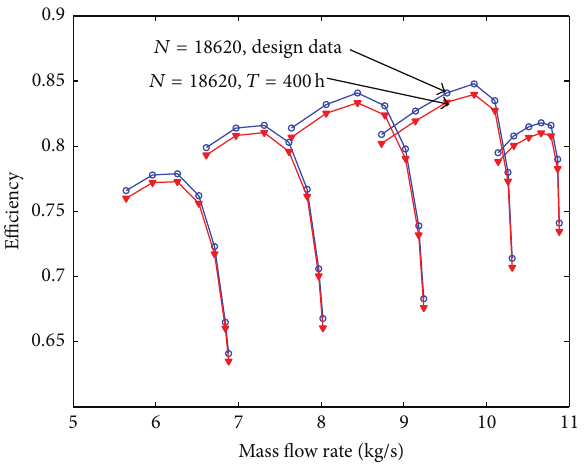
Figure 14: The efficiency curve with 400 hours due to fouling with different relative fouling severity coefficient.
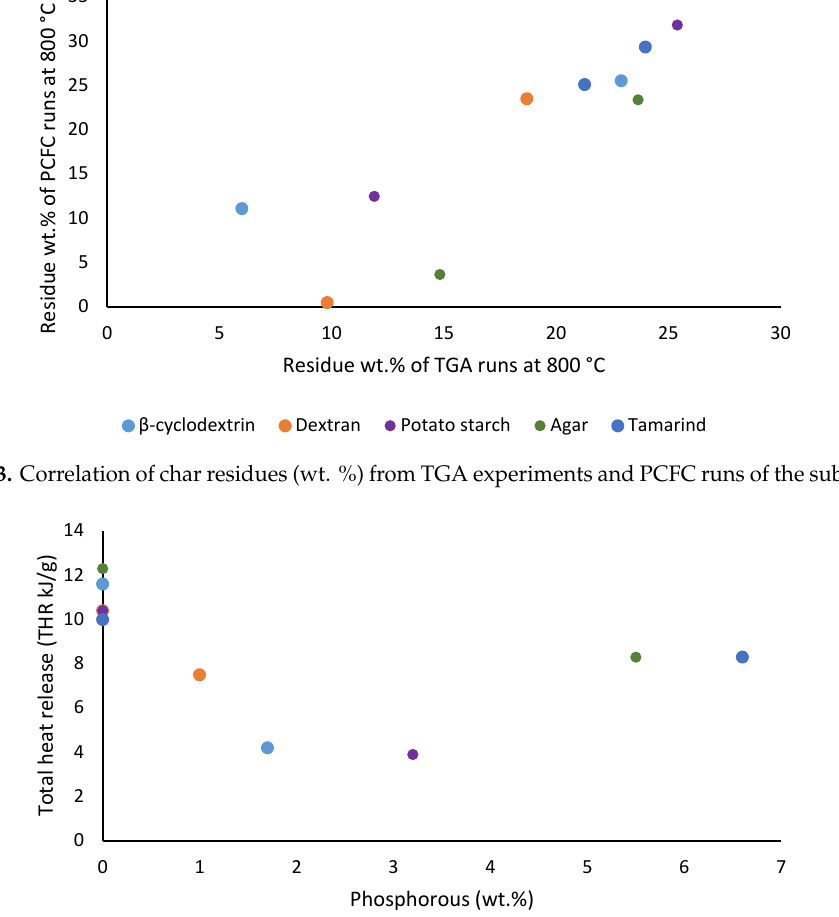
Figure 14. Plot of total heat release (THR) versus phosphorus content (wt. %) of the substrates.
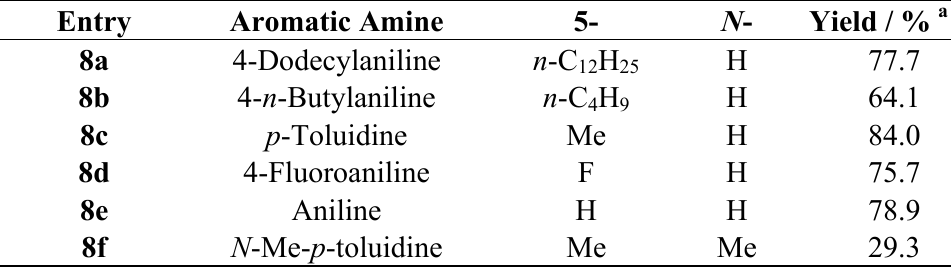
Table 6. Isolated yields of indolino[60]fullerene derivatives.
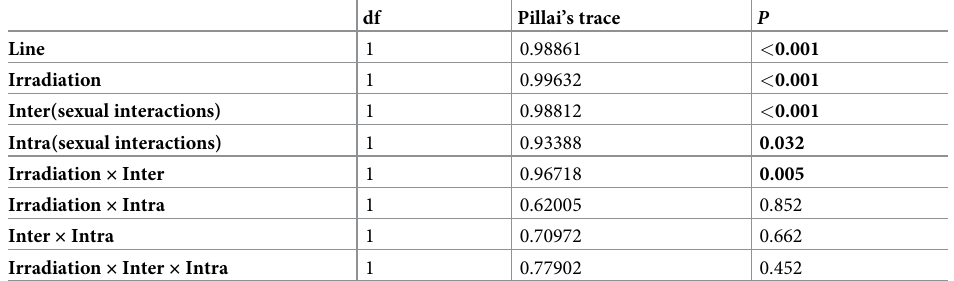
Table 2. Test statistics of a multivariate analysis of variance with all 18 irradiation response genes as dependent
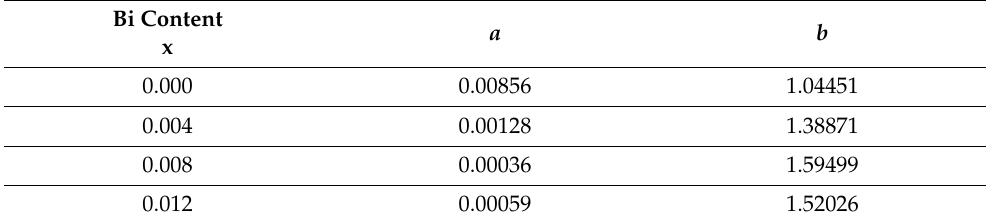
Table 6. Parameters obtained from power law (Equation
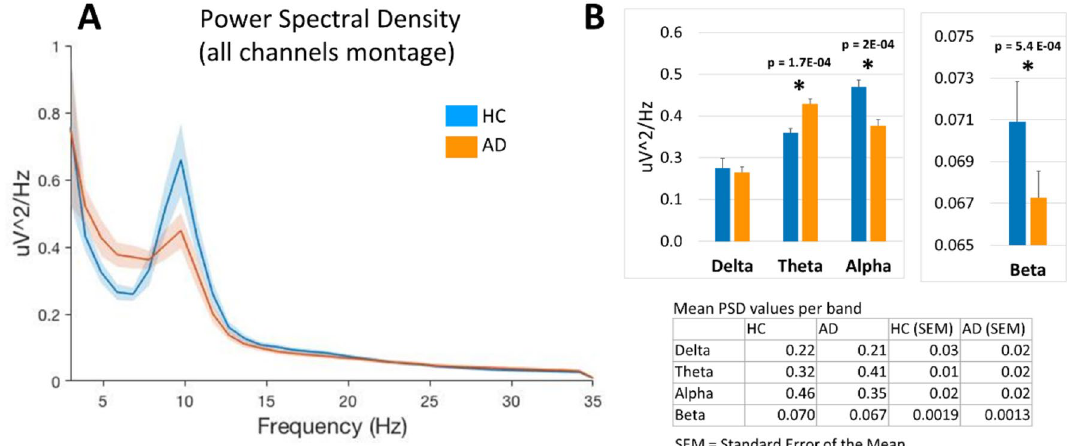
Figure 1. ( A ) Power spectral density (all channel montage obtained by averaging PSD for all channels in each subject) in healthy control subjects (HC, n = 23) and those with Alzheimer’s disease diagnosis (AD, n = 18) in the 3–35 Hz frequency range (shaded areas indicate SEM). ( B ) Mean power in the frequency bands delta (1–4 Hz), theta (5–9 Hz), alpha (10–13 Hz) and beta (14–32 Hz) based on data in panel A (*p < 0.05). Figure generated using Matlab R2021b Update 3 (https:// www. mathw orks.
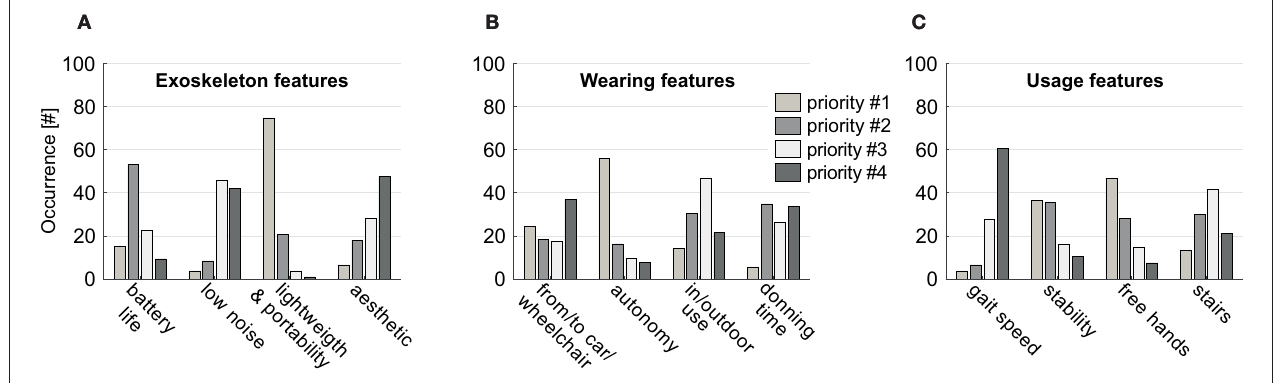
FIGURE 2 | Questionnaire outcomes. Perceived priorities for: (A) exoskeleton features, (B) exoskeleton wearing, (C) exoskeleton use. Histograms represent the number of subjects indicating the features reported in the abscissa as top priority (light gray bars), second priority (gray bars), third priority (white bars), or fourth priority (dark gray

• How to complete this task: Once the line containing "Table 6. Parameters" has been copied, stop; everything from the first line of the data up to it must be copied exactly, without pictures.

• Answer to the exercise:
Figure 14: The efficiency curve with 400 hours due to fouling with different relative fouling severity coefficient.
Figure 14. Plot of total heat release (THR) versus phosphorus content (wt. %) of the substrates.
Table 6. Isolated yields of indolino[60]fullerene derivatives.
Table 2. Test statistics of a multivariate analysis of variance with all 18 irradiation response genes as dependent
Table 6. Parameters obtained from power law (Equation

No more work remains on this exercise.